QUOTED TEXT
····················

I invite you to burn some Bass frequency CDs (which most people who are into car audio have multiple of) and try them out on a stock BMW system. Then find a car that's upgraded, or take it to a car audio shop and ask them to play that CD in a "balanced" car, and listen to how their lower frequencies sound.

There is a lot of music out there (read: non-mainstream) that our car does not reproduce well.

You can't ask a 6x9 speaker that handles low wattages to be able to reproduce a low frequency at the correct SPL. 

I hate using the term SPL everywhre as it seems you think I'm looking for a system that completely shatters the windows and people's brains anywhere around it. In a proper system setup, a subwoofer can be heard reproducing low frequencies even at very low volume levels (i.e. sound quality) - the difference I can only explain it as feeling as though you're listening to a "full, warm" sound as opposed to what we listen to in our car which lacks true low frequency reproduction, to me.

-ELmO


----------



## Bob Clevenger (Dec 17, 2004)

I think it's just a matter of taste.
I play CD I have made from my original recordings in my car with the stock H-K system and it sounds just like the original live performance did, just not as loud. That's by choice; I don't want music THAT loud in my car. No discernable distortion is present, which is my own primary criterion of a "good" system.
To each his (or her) own. This BMW owner is satisfied with the BMW H-K system. I only changed out the head unit in my coupe to get navigation.
This has been an interesting discussion, Elmo. Thanks.


----------



## phunkfarm (Nov 23, 2005)

*its amazing*

whenever someone asks on here how to add a sub to the logic 7 system...

you get post anfter post from so called audiophiles claiming that Bose is correct music, neutral music whatever.

That is so far from correct.

Bose is pleasant sound that appeals to people that dont care.

it's like elevator music.

I have had a sub in every car ive ever owned. A good musical, accurate, sub ie alumapro for instance would set a new standard for anyone that took the time to integrate it.

····················

(A block of data)
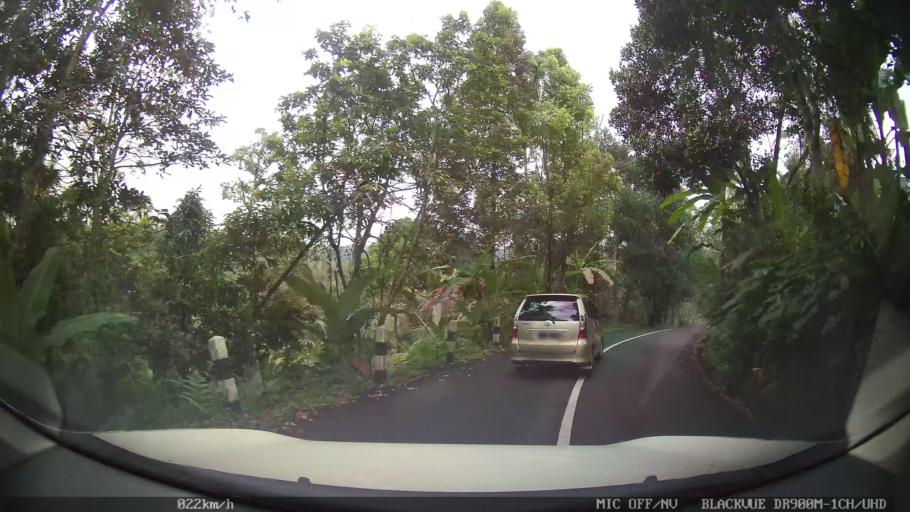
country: ID
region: Bali
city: Peneng
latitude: -8.3638
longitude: 115.1841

····················

TO BE DONE
1. Answer these questions about the car audio discussion:
(a) What kind of speaker does ELmO say cannot reproduce a low frequency at the correct SPL?
(b) What did Bob Clevenger change in his coupe, and for what purpose?
(c) What does phunkfarm compare Bose sound to?
2. Resume the forum discussion on car audio after its final sentence.

ANSWERS FOR THE EXERCISE
1.
(a) A 6x9 speaker that handles low wattages.
(b) He changed only the head unit, to get navigation.
(c) Elevator music.

2.
Does anyone have experience in this area?

And please no more sermons on why bass isnt necessary in the $2800 logic 7 system upgrade.

Had i bought my car new, I'da never checked the bose box and I would take that $2800 and show what a system could actually sound like ....ie Focal, Audison, cleansweep and still keep the FHU and nav.

Get a clue people.

I understand after spending nearly $3000 you'd like to think that you have an awesome stereo....but you dont....

waht you have is a fully integrated factory stereo thats under warranty and simple to deal with and done by them. this can be an advantage to most but better? um not.


----------



## elmalloc (Dec 7, 2003)

I agree with your post. I have still yet to upgrade my audio. I will save that for next year, I've parked my vehicle for the winter. Elemental Designs will probably be my choice. I think 3 8s or 2 10s are going in my trunk (and they use a tight enclosure, so there will be a lot of free reom still, even in a convertible trunk).

ELmO


----------



## Orangefiv5 (Oct 27, 2005)

If you are looking for a little more punch in the music I would 100% suggest

www.bavariansoundwerks.com

I just put one 10" system in my 1991 325ic and it hammers.........sounds great and even when the top is down you can't compare to the sound quality compared to the top of the line up grade through BMW. Just a thought but I wouldn't waist my money on any upgrade through BMW. Just my opinion.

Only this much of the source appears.